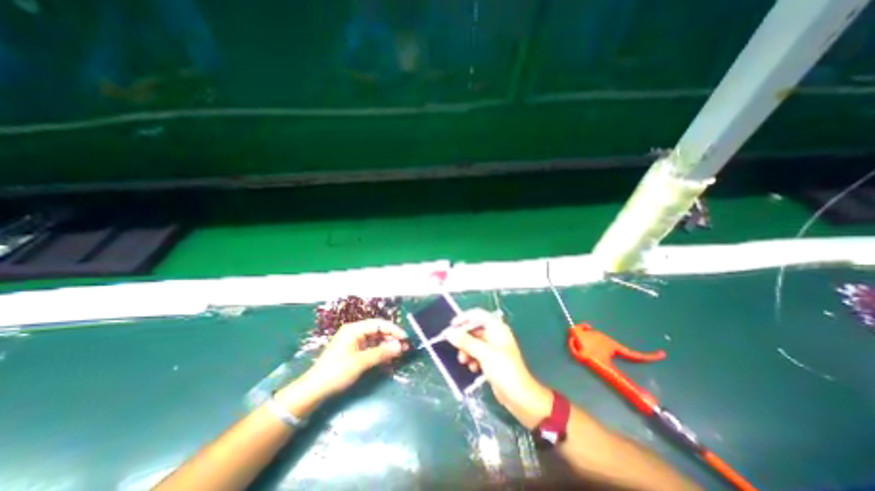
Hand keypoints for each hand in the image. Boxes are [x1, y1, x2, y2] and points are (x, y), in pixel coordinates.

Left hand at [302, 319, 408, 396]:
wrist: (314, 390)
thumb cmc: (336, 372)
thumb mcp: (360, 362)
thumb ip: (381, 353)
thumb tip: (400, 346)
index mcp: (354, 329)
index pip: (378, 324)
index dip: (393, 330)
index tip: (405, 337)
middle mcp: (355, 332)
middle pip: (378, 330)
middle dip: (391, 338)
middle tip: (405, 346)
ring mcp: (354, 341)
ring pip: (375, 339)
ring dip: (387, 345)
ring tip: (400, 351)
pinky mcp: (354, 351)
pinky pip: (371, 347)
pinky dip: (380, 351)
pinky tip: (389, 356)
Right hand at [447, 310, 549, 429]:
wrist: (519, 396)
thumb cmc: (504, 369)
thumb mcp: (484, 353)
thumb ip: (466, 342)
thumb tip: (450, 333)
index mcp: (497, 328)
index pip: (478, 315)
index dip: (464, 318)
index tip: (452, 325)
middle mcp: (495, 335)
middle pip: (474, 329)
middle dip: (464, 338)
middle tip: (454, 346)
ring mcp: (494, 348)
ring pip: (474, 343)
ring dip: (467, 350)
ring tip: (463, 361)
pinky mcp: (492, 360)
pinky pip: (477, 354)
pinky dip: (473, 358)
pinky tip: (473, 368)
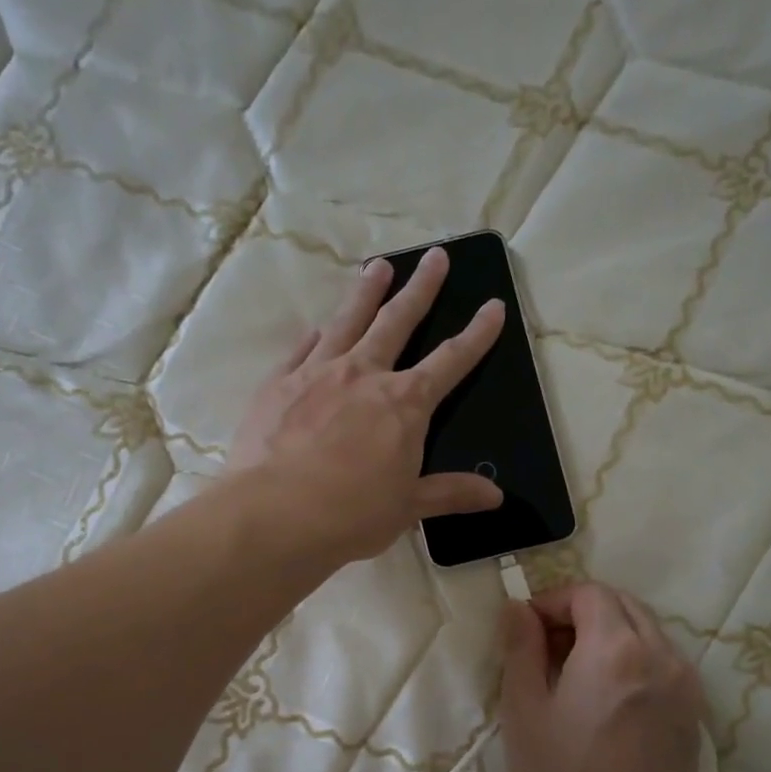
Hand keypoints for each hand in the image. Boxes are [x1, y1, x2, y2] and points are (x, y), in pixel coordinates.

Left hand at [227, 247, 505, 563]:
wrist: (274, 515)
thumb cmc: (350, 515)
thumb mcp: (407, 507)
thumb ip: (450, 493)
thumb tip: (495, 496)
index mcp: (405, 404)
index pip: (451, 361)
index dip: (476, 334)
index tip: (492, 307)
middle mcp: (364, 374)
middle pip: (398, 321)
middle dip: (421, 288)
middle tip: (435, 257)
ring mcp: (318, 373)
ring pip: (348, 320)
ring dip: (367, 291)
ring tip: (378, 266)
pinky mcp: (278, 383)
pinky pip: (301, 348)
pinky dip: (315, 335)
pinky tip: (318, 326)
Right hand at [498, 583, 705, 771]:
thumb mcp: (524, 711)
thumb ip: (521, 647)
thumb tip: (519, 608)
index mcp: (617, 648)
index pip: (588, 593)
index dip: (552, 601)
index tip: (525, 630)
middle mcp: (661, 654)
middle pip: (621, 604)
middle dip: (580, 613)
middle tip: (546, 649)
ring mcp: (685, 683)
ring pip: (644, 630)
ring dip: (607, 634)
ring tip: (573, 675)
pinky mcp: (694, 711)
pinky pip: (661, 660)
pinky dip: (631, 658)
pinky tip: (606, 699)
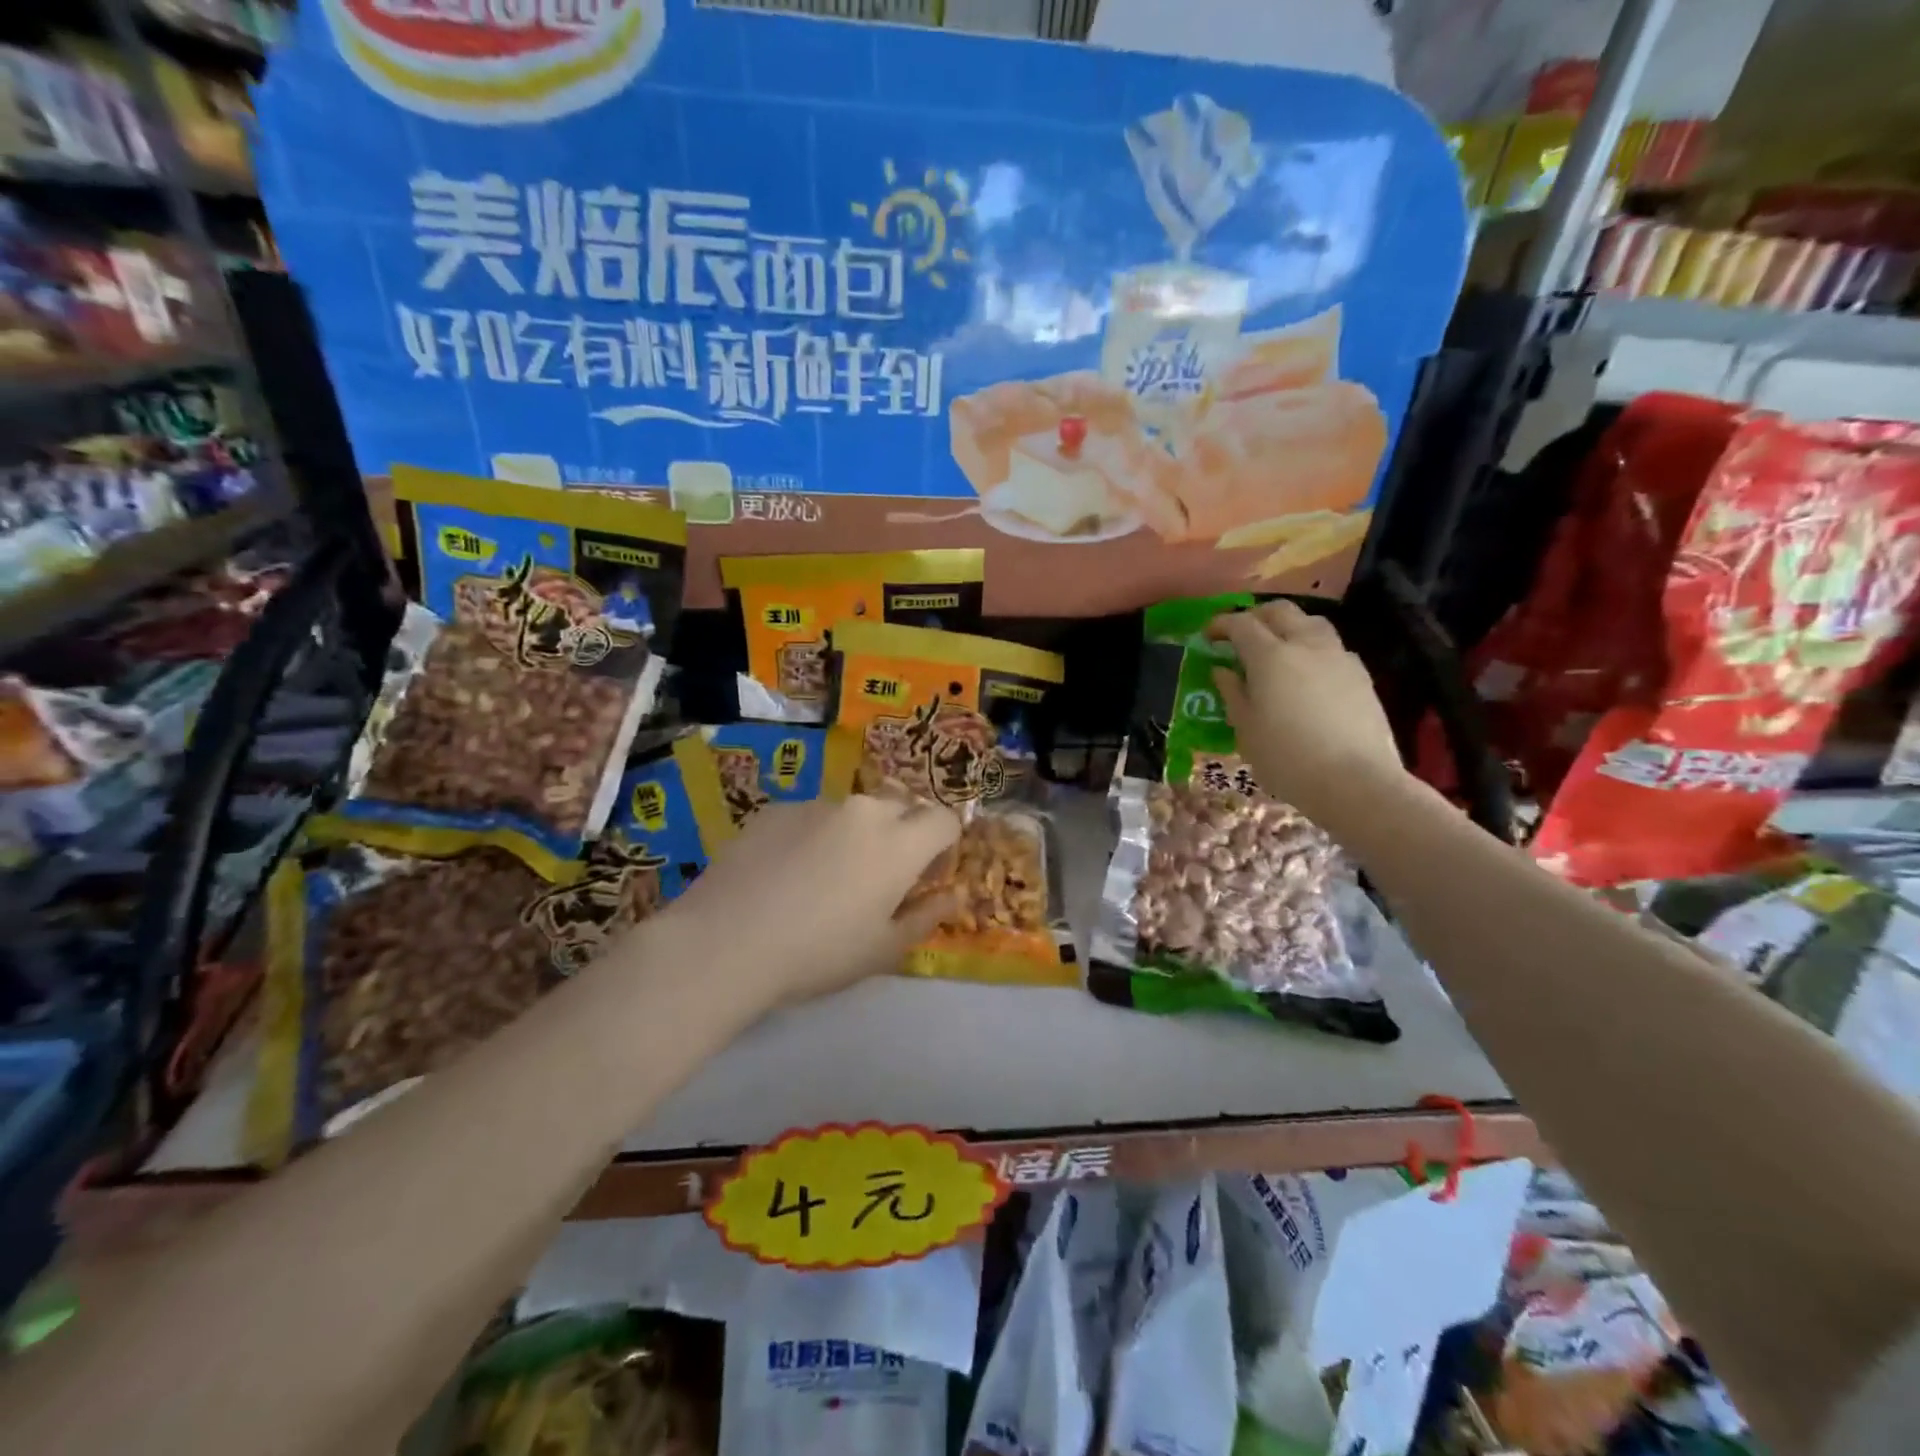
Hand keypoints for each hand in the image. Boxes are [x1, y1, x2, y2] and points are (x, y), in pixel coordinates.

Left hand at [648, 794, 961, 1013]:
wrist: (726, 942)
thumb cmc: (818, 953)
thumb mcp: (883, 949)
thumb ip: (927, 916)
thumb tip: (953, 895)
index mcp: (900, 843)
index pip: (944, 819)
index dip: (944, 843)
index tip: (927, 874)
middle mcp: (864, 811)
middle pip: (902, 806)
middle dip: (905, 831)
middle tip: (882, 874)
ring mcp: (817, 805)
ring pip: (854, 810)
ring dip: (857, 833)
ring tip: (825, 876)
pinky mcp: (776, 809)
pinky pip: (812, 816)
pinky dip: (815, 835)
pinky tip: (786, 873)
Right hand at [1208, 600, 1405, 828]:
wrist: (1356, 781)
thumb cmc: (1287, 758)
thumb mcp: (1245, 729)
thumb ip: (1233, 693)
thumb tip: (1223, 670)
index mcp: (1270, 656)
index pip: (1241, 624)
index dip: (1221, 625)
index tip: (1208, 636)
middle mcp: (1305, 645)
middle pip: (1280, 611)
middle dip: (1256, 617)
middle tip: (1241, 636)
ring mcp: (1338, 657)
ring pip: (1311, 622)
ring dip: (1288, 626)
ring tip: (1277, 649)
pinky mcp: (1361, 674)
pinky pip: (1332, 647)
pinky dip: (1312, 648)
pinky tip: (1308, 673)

⁂

• [Task requirements] Among the records above, locate the line containing "ring tip: (463, 361)" and the line containing "thumb mcp: (524, 711)", then transcribe exactly the lines starting at the first and ending at the second, with no pictures.

• [Result of this exercise]
ring tip: (463, 361)
pinky mcp: (492, 360)
pinky pip: (477, 354)
pinky dip: (473, 358)
pinky tip: (473, 368)
Hand keypoints for each hand in the image. Boxes are [x1, y1, x2, y2] and points are (x, y), in pixel coordinates.

Left hand at [227, 247, 505, 563]:
wrist: (274, 515)
thumb cmc: (350, 515)
thumb mcp: (407, 507)
thumb ip: (450, 493)
thumb tip: (495, 496)
index mcp: (405, 404)
index pip: (451, 361)
index dip: (476, 334)
index tip: (492, 307)
middle mcp: (364, 374)
middle pip: (398, 321)
middle dip: (421, 288)
middle tip: (435, 257)
ring mcp: (318, 373)
ring pip: (348, 320)
ring dip: (367, 291)
ring tip: (378, 266)
pinky mcp: (278, 383)
pinky pip: (301, 348)
pinky dip: (315, 335)
pinky tip: (318, 326)
Right hand at [498, 583, 705, 771]:
thumb mcp: (524, 711)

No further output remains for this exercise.